I was 10 years old when I got my period.
It was a September day, and some girls from my neighborhood and I had just gotten back from 7-Eleven with Sluprees and candy.
I had to use the bathroom, so I told my friends I would be back. I went, and as I looked down at the toilet paper, there were two brown streaks.
I froze. I knew what it was, but I was still scared.
I went back to my friends and pretended nothing had happened.
That night, I hesitantly approached my mom. I didn't want to tell her; I didn't want it to be real. I wasn't ready to grow up.
I sobbed as I told her. She comforted me and went out to buy me pads. I vehemently refused them.
The following day, I went to a friend's house with toilet paper in my underwear, I would not wear a pad.
Eventually, I caved to the idea of pads.
The pads my mom bought me were small and meant for light periods.
A night or two later, I woke up covered in blood. The thin pads were not enough, and blood covered my underwear, legs and pants.
I was terrified. I thought I was losing too much blood and that I was dying. I had never seen that much blood in my life.
I hid the underwear in my closet and cried in my room.
I soon found that heavy bleeding would be the norm for me.
I got used to changing pads every hour or so. I got used to severe cramps, back pain and dizziness.
I got used to hot flashes that made me feel like a menopausal old woman.
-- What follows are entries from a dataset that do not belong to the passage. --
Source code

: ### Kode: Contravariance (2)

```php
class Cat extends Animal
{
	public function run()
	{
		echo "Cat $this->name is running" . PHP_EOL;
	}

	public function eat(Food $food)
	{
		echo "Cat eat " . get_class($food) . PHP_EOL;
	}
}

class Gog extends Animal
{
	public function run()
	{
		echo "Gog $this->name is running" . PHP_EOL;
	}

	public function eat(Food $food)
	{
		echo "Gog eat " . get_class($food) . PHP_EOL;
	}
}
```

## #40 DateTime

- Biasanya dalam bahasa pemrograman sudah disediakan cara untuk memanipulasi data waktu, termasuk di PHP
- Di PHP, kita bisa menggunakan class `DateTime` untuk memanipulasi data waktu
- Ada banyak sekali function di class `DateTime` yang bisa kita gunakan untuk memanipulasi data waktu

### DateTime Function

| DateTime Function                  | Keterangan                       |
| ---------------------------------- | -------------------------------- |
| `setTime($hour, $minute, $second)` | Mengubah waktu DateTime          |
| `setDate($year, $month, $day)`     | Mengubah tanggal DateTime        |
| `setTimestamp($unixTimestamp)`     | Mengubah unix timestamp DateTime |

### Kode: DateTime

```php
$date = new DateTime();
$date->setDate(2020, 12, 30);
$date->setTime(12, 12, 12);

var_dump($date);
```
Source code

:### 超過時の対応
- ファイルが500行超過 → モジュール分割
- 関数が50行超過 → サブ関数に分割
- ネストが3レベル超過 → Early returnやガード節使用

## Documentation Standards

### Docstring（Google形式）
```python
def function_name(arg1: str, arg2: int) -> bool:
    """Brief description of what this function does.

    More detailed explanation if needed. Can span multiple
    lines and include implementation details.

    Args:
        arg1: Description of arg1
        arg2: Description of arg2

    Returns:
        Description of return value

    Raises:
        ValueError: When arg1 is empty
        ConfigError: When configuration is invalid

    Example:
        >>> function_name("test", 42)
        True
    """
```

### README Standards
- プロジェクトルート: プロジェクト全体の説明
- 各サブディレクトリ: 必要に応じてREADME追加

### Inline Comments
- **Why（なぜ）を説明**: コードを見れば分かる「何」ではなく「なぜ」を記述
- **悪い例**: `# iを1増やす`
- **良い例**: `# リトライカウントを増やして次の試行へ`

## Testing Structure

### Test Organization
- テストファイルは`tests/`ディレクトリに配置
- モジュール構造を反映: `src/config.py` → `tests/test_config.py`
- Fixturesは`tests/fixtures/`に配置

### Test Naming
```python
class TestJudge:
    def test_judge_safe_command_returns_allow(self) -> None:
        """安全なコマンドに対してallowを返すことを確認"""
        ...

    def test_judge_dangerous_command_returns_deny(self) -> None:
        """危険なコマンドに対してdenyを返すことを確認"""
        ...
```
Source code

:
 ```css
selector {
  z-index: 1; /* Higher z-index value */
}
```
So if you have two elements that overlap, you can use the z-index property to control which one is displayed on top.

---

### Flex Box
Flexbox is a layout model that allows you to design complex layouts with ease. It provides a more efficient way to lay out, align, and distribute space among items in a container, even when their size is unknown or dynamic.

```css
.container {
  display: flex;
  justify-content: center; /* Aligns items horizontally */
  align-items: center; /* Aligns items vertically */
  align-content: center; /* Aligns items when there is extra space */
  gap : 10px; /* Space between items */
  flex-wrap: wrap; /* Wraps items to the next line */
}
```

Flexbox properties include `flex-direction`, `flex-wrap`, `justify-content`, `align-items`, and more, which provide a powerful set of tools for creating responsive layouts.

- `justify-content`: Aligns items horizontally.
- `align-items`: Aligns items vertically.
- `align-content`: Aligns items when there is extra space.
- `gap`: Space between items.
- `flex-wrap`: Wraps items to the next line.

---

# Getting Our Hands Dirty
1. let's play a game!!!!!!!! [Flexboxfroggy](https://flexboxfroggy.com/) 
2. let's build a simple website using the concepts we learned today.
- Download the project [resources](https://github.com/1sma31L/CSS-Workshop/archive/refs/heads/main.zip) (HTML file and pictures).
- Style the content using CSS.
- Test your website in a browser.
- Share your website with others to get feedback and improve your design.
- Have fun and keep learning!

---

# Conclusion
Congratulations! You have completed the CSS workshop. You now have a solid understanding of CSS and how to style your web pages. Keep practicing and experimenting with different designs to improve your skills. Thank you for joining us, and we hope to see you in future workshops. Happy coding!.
I could not, however, get used to the debilitating mental and emotional symptoms.
Like clockwork every month, the week before my period was hell for not only me but also my family.
My eyes would glaze over, and I would sit on my bathroom floor hysterically crying.
I would start fights with my parents and my little sister, and I would scream that I wanted to die.
Around the same time this was happening, however, I was beginning to struggle with depression and anxiety, so my erratic behavior was labeled depression and not something else.
The monthly behavior kept getting worse. My emotional state was poor throughout the entire month, but once a month, I was severely suicidal and out of control.
It was not until the 7th grade that my doctor finally gave me the diagnosis of PMDD.
PMDD, or premenstrual dysphoric disorder, is a severe form of PMS that affects approximately 3 to 8 percent of menstruating women.
Having PMDD is like someone took PMS and cranked it up about 10 notches.
The emotional symptoms are worse, and so are the physical ones. They're debilitating enough to interfere with daily life and relationships.
Although scary, PMDD is treatable with antidepressants or even birth control pills.
I have tried both, and they were both successful in helping me manage my symptoms.
Everyone should know PMDD and PMS are very real, and they can be extremely debilitating.
They're both diagnosable (and treatable) illness, so talk to your doctor if you think you're exhibiting signs of PMDD.
Don't let anyone ever sweep it under the rug by saying it's “all in your head."